Name: Audie K. Kilfoyle
The objective of this study was to determine if electromagnetic field (EMF) emissions from undersea power cables impacted local marine life, with an emphasis on coral reef fish. The work was done at the South Florida Ocean Measurement Facility of Naval Surface Warfare Center in Broward County, Florida, which has a range of active undersea detection and data transmission cables. EMF emissions from a selected cable were created during non-destructive visual fish surveys on SCUBA. During surveys, the transmission of either alternating current (AC), direct current (DC), or none (OFF) was randomly initiated by the facility at a specified time. Visual surveys were conducted using standardized transect and point-count methods to acquire reef fish abundances and species richness prior to and immediately after a change in transmission frequency. The divers were also tasked to note the reaction of the reef fish to the immediate change in EMF during a power transition. In general, analysis of the data did not find statistical differences among power states and any variables. However, this may be a Type II error as there are strong indications of a potential difference of a higher abundance of reef fish at the sites when the power was off, and further study is warranted.
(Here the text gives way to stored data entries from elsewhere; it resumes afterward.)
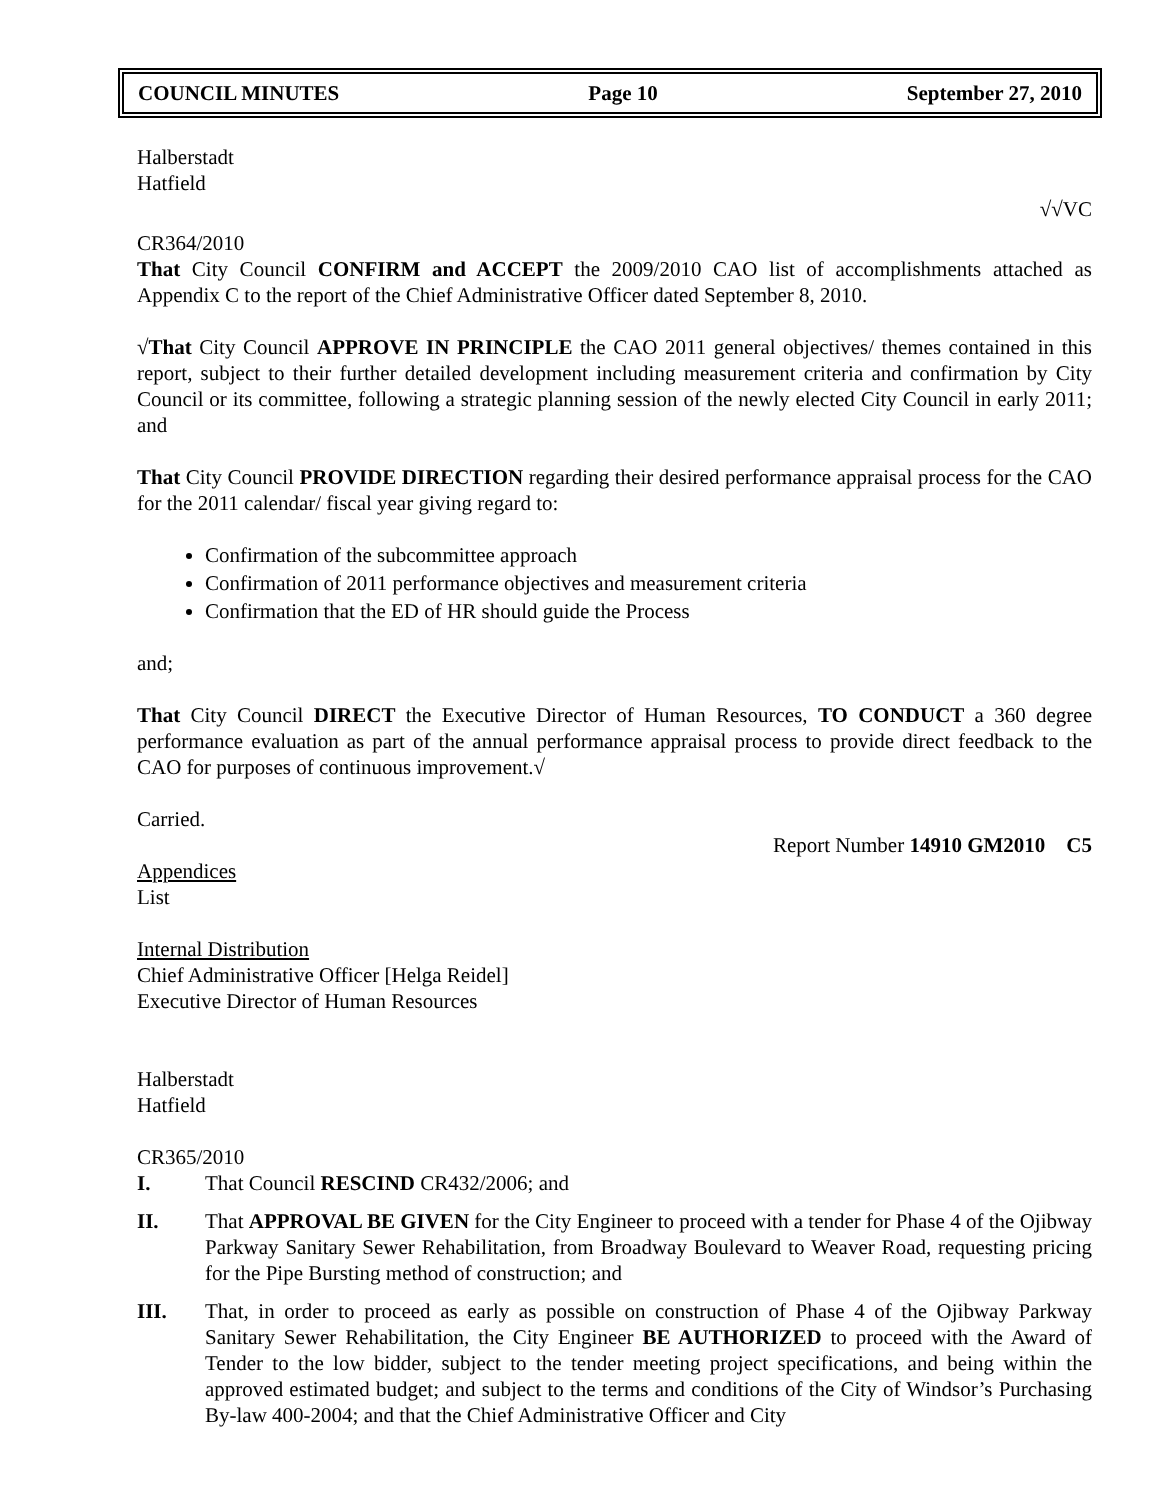COUNCIL MINUTES Page 10 September 27, 2010
Halberstadt
Hatfield
√√VC
CR364/2010
That City Council CONFIRM and ACCEPT the 2009/2010 CAO list of accomplishments attached as Appendix C to the report of the Chief Administrative Officer dated September 8, 2010.
√That City Council APPROVE IN PRINCIPLE the CAO 2011 general objectives/ themes contained in this report, subject to their further detailed development including measurement criteria and confirmation by City Council or its committee, following a strategic planning session of the newly elected City Council in early 2011; and
That City Council PROVIDE DIRECTION regarding their desired performance appraisal process for the CAO for the 2011 calendar/ fiscal year giving regard to:
Confirmation of the subcommittee approach
Confirmation of 2011 performance objectives and measurement criteria
Confirmation that the ED of HR should guide the Process
and;
That City Council DIRECT the Executive Director of Human Resources, TO CONDUCT a 360 degree performance evaluation as part of the annual performance appraisal process to provide direct feedback to the CAO for purposes of continuous improvement.√
Carried.
Report Number 14910 GM2010 C5
Appendices
List
Internal Distribution
Chief Administrative Officer [Helga Reidel]
Executive Director of Human Resources
Halberstadt
Hatfield
CR365/2010
I. That Council RESCIND CR432/2006; and
II. That APPROVAL BE GIVEN for the City Engineer to proceed with a tender for Phase 4 of the Ojibway Parkway Sanitary Sewer Rehabilitation, from Broadway Boulevard to Weaver Road, requesting pricing for the Pipe Bursting method of construction; and
III. That, in order to proceed as early as possible on construction of Phase 4 of the Ojibway Parkway Sanitary Sewer Rehabilitation, the City Engineer BE AUTHORIZED to proceed with the Award of Tender to the low bidder, subject to the tender meeting project specifications, and being within the approved estimated budget; and subject to the terms and conditions of the City of Windsor’s Purchasing By-law 400-2004; and that the Chief Administrative Officer and City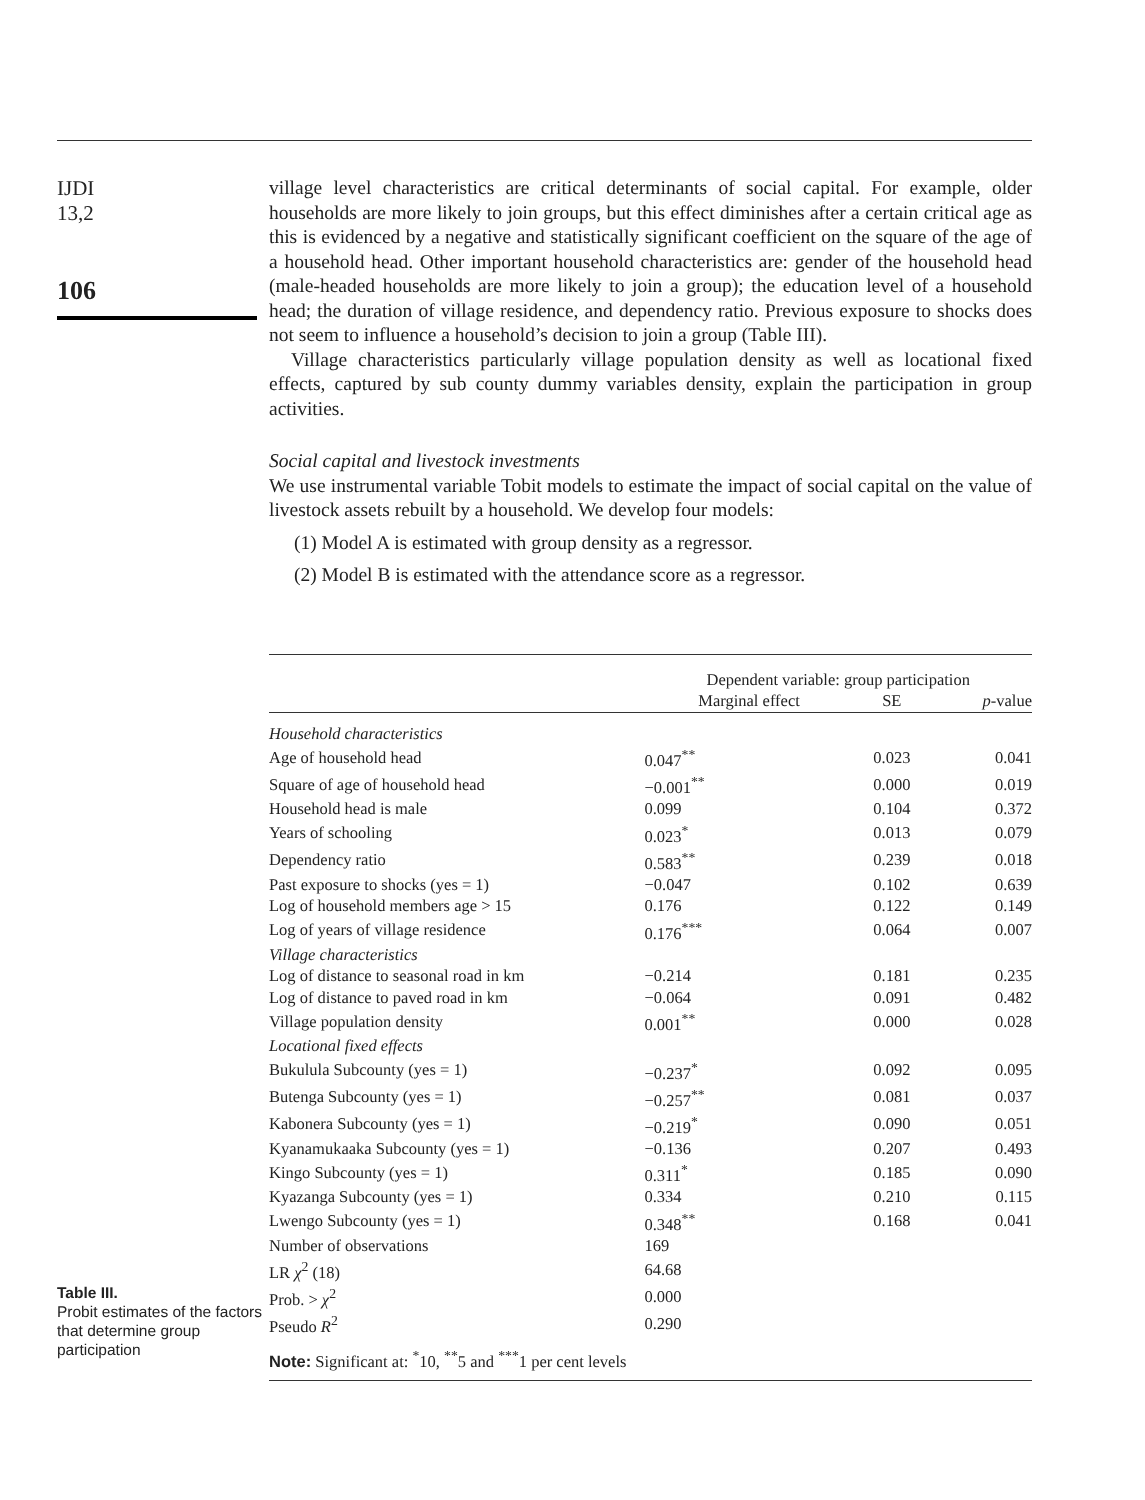IJDI
13,2
106
village level characteristics are critical determinants of social capital. For example, older households are more likely to join groups, but this effect diminishes after a certain critical age as this is evidenced by a negative and statistically significant coefficient on the square of the age of a household head. Other important household characteristics are: gender of the household head (male-headed households are more likely to join a group); the education level of a household head; the duration of village residence, and dependency ratio. Previous exposure to shocks does not seem to influence a household’s decision to join a group (Table III).
Village characteristics particularly village population density as well as locational fixed effects, captured by sub county dummy variables density, explain the participation in group activities.
Social capital and livestock investments
We use instrumental variable Tobit models to estimate the impact of social capital on the value of livestock assets rebuilt by a household. We develop four models:
(1) Model A is estimated with group density as a regressor.
(2) Model B is estimated with the attendance score as a regressor.
Table III.
Probit estimates of the factors that determine group participation
| | Dependent variable: group participation | | |
| | Marginal effect | SE | p -value |
| Household characteristics | | | |
| Age of household head | 0.047<sup>**</sup> | 0.023 | 0.041 |
| Square of age of household head | −0.001<sup>**</sup> | 0.000 | 0.019 |
| Household head is male | 0.099 | 0.104 | 0.372 |
| Years of schooling | 0.023<sup>*</sup> | 0.013 | 0.079 |
| Dependency ratio | 0.583<sup>**</sup> | 0.239 | 0.018 |
| Past exposure to shocks (yes = 1) | −0.047 | 0.102 | 0.639 |
| Log of household members age > 15 | 0.176 | 0.122 | 0.149 |
| Log of years of village residence | 0.176<sup>***</sup> | 0.064 | 0.007 |
| Village characteristics | | | |
| Log of distance to seasonal road in km | −0.214 | 0.181 | 0.235 |
| Log of distance to paved road in km | −0.064 | 0.091 | 0.482 |
| Village population density | 0.001<sup>**</sup> | 0.000 | 0.028 |
| Locational fixed effects | | | |
| Bukulula Subcounty (yes = 1) | −0.237<sup>*</sup> | 0.092 | 0.095 |
| Butenga Subcounty (yes = 1) | −0.257<sup>**</sup> | 0.081 | 0.037 |
| Kabonera Subcounty (yes = 1) | −0.219<sup>*</sup> | 0.090 | 0.051 |
| Kyanamukaaka Subcounty (yes = 1) | −0.136 | 0.207 | 0.493 |
| Kingo Subcounty (yes = 1) | 0.311<sup>*</sup> | 0.185 | 0.090 |
| Kyazanga Subcounty (yes = 1) | 0.334 | 0.210 | 0.115 |
| Lwengo Subcounty (yes = 1) | 0.348<sup>**</sup> | 0.168 | 0.041 |
| Number of observations | 169 | | |
| LR χ<sup>2</sup> (18) | 64.68 | | |
| Prob. > χ<sup>2</sup> | 0.000 | | |
| Pseudo R<sup>2</sup> | 0.290 | | |
| Note: Significant at: <sup>*</sup>10, <sup>**</sup>5 and <sup>***</sup>1 per cent levels | | | |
US Department of Energy; grant number: DE-EE0006386
South Florida Ocean Measurement Facility (SFOMF) of Naval Surface Warfare Center, offshore Broward County, Florida
- Examine if specific EMF emissions from an offshore cable have any influence (attraction or repulsion) on an in-situ assemblage of routinely monitored coral reef fish;
- Determine if further study is warranted.
In conclusion, much of the literature dealing with EMF effects on marine vertebrates can be summed up as contradictory or inconclusive. This study is in some measures likewise. There are some caveats to consider. We did not see adequate numbers of some species, especially elasmobranchs, known to reside in or transit the area. Thus, some local species might be impacted but our results would not clearly show it. Also, we cannot discount the possibility that the time intervals between power states utilized here (approximately 30 min) to assess changes in reef fish populations was too short to capture slow changes that may be occurring as a result of altering the power state, and the low sample sizes and high count variability may be obscuring some statistical analyses. These caveats notwithstanding, we did not find that the EMF provided at the SFOMF had dramatic impact on the fish assemblage we examined. Nonetheless, although no behavioral effects were noted, the distribution data do provide evidence that the EMF may be eliciting some short-term impact on fish leading to their avoidance of both the AC- and DC-generated EMF. We are reluctant to say this impact is benign. Subtle changes in place preference may result from EMF-induced changes in orientation, anxiety, temperature, etc. The potential long-term effect of such impact, if any, on the distributions of fish populations and community structure is not known, and further research is needed. Additional studies involving larger sample sizes, longer time intervals with the power remaining constant for each particular current type (OFF vs. AC vs. DC), different power strengths, and sites are required. Because the potential sensitivity of most non-elasmobranch fish to EMFs appears low, combining such field studies in conjunction with laboratory behavioral studies would likely produce more conclusive results.
Kilfoyle AK, Jermain RF, Dhanak MR, Huston JP, Spieler RE (2018). Effects of EMF emissions from undersea electric cables on coral reef fish. Bioelectromagnetics. 39:35–52, DOI: 10.1002/bem.22092.